REQUEST A
According to the Dev Anand biography, who spotted him and gave him a lead role in Ziddi?
REQUEST B
From the Dev Anand biography, return the passage from "Munimji, Pocketmaar, Funtoosh, CID, Paying" up to and including "an established star.".
REQUEST C
Write the next part of the Dev Anand biography, beginning after its final sentence.

Born as Dharma Dev Anand in a Punjabi family at Gurdaspur in Punjab on September 26, 1923, he graduated in English honours from Lahore before migrating to this part of India, in 1947, during the partition.
The debonair Dev became a heart- throb of millions with his peculiar gait and hairstyle, which was often compared with Gregory Peck. It was said that in the 50s and 60s, the day his films were released, colleges and universities used to wear a deserted look. His rapid-fire style of dialogue delivery, his disarming smile and the frequent nodding of head became his inimitable style, his ada.
After a struggle of ‘just two years’ as an actor with IPTA (Indian People’s Theatre Association), in Mumbai, Dev was spotted by Ashok Kumar, who gave him a lead role in Ziddi, a production of Bombay Talkies. Before this, he had acted opposite the famous singer- actress Suraiya in the 40s, but Suraiya’s popularity overshadowed his talent. And, his off-screen failed romance with Suraiya filled many gossip columns.
It was during his period of struggle that he came across Guru Dutt, and the two made a promise to each other, whosoever achieved success first, would help the other. And, the rest is history. In 1951 Guru Dutt made Baazi, starring Dev Anand and Geeta Bali. The film became a trend-setter in urban crime thrillers and was a hit. The film also introduced Kalpana Kartik, who became Dev Anand’s lead heroine for many films like House No 44, Nau Do Gyarah and Taxi Driver (1954). After delivering many hits, Kalpana married Dev and retired from films.
Munimji, Pocketmaar, Funtoosh, CID, Paying Guest, Kaala Pani, Bambai ka Baboo, Jaal, for which he played a role with negative shades, were a string of box office hits, which turned Dev became into an established star.
After exploring several genres – crime thrillers, dark humour and light hearted banter, Dev Anand established himself as a romantic hero towards the 60s. Manzil, Tere Ghar Ke Samne, Asli Naqli established that no one could romance ladies on screen better than him. Music also played an integral part in creating his romantic image. Hum Dono, another trendsetter, a film in which he played a double role was re-released in colour in 2008, with its evergreen numbers.

Records from a data collection:
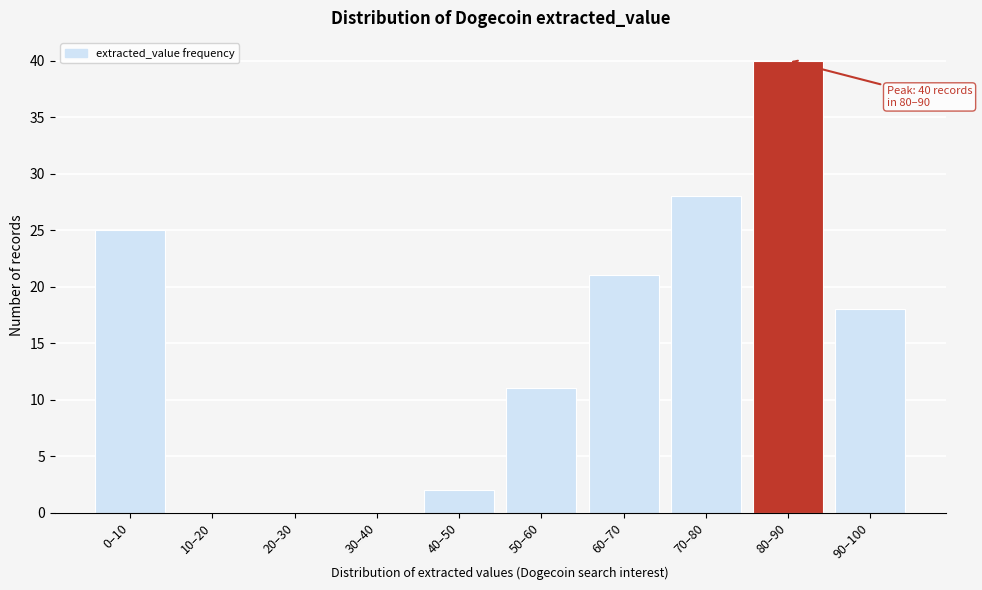

Reading right to left, what are all the values shown in this chart?

90–100=18	80–90=40	70–80=28	60–70=21	50–60=11	40–50=2	30–40=0	20–30=0	10–20=0	0–10=25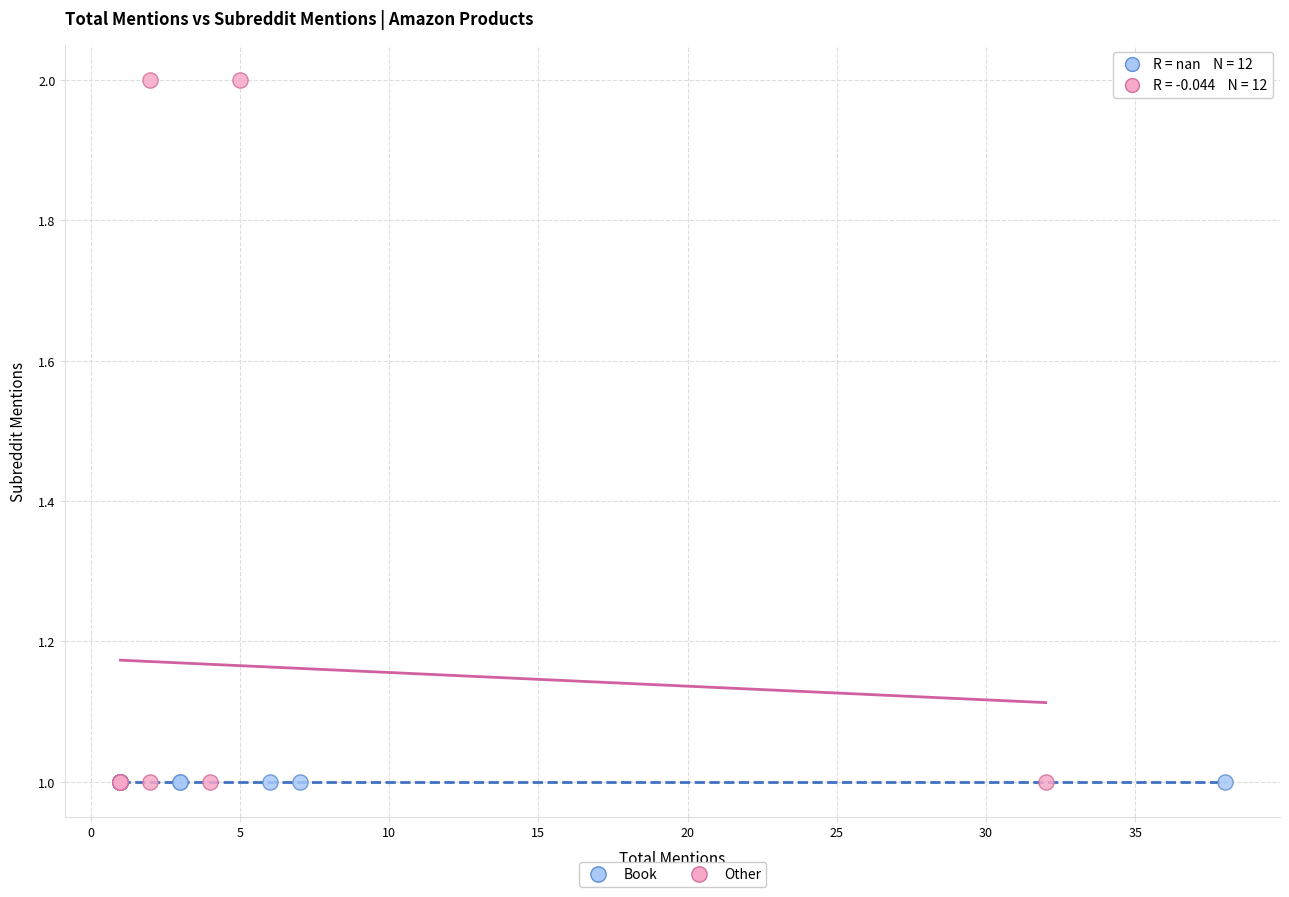

Which series contains the highest Y value?

Other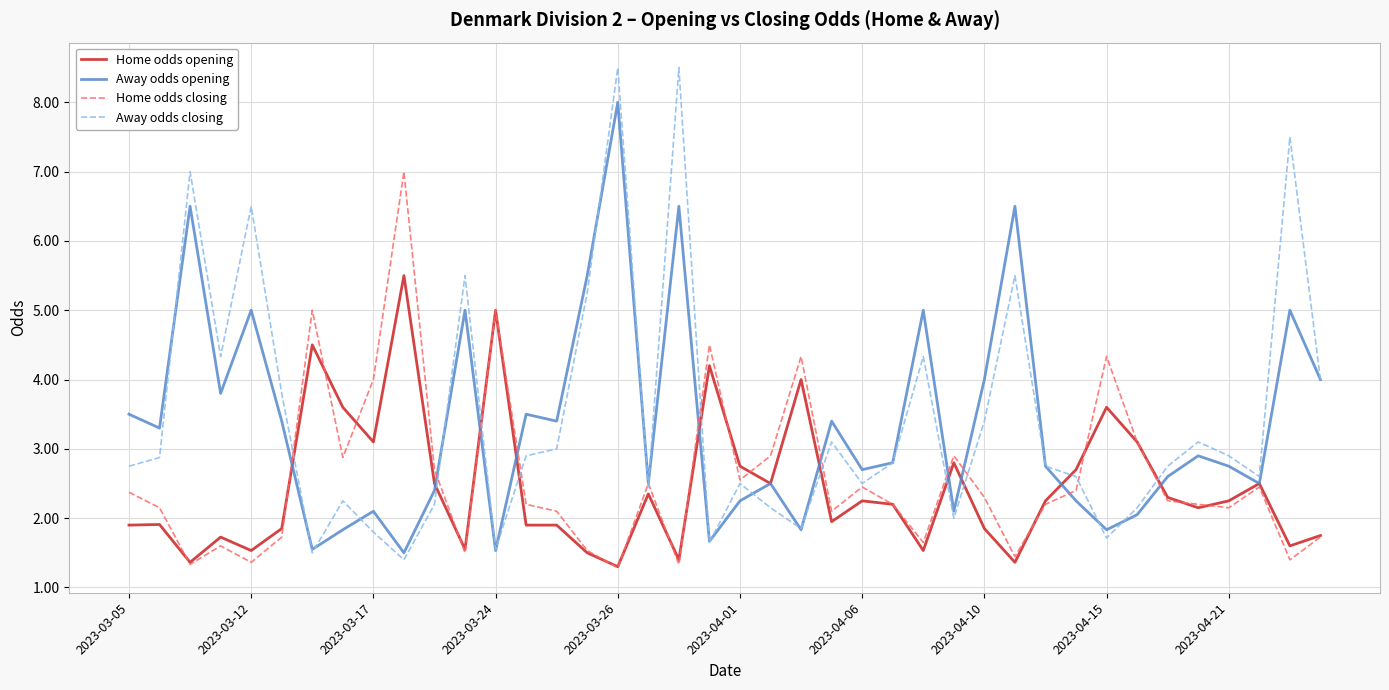

True or false: Away odds closing and Home odds closing cross at least once.

True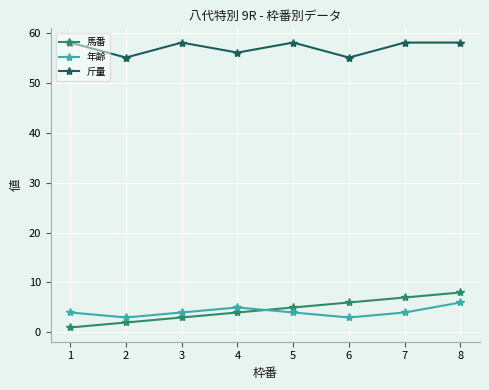

How many data points does each series have?

8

EXERCISE ANSWER A
Ashok Kumar

EXERCISE ANSWER B
Munimji, Pocketmaar, Funtoosh, CID, Paying Guest, Kaala Pani, Bambai ka Baboo, Jaal, for which he played a role with negative shades, were a string of box office hits, which turned Dev became into an established star.

EXERCISE ANSWER C
In Teen Deviyan his role of a playboy opposite Kalpana, Simi Grewal and Nanda was equally convincing. Whereas in Tere Ghar Ke Samne, his pairing with Nutan was a success, carried on the strength of the film’s super hit music, he featured in many hits with Waheeda Rehman, who was first introduced in CID by Guru Dutt.
When he produced Guide, based on the novel of R K Narain, the theme of a woman’s liberation — first from the oldest profession and later from an oppressive marriage, was much ahead of its times in 1965, when the film was released.
The film was also made in English simultaneously, a first of a kind for a Bollywood film. It was screened at Cannes Film Festival in 2007, 42 years after its release. In Jewel Thief and Johny Mera Naam, once again he paired with his brother Vijay Anand, as the director, after some differences. These films were not only commercially success stories, they were also thematically rich.
In 1971 he produced Hare Rama Hare Krishna, and dealt with the subject of breaking-up of families and the subsequent neglect of children, who turn hippies. Thereafter he continued to make topical films, addressing issues much before they surfaced to become a cause of social concern.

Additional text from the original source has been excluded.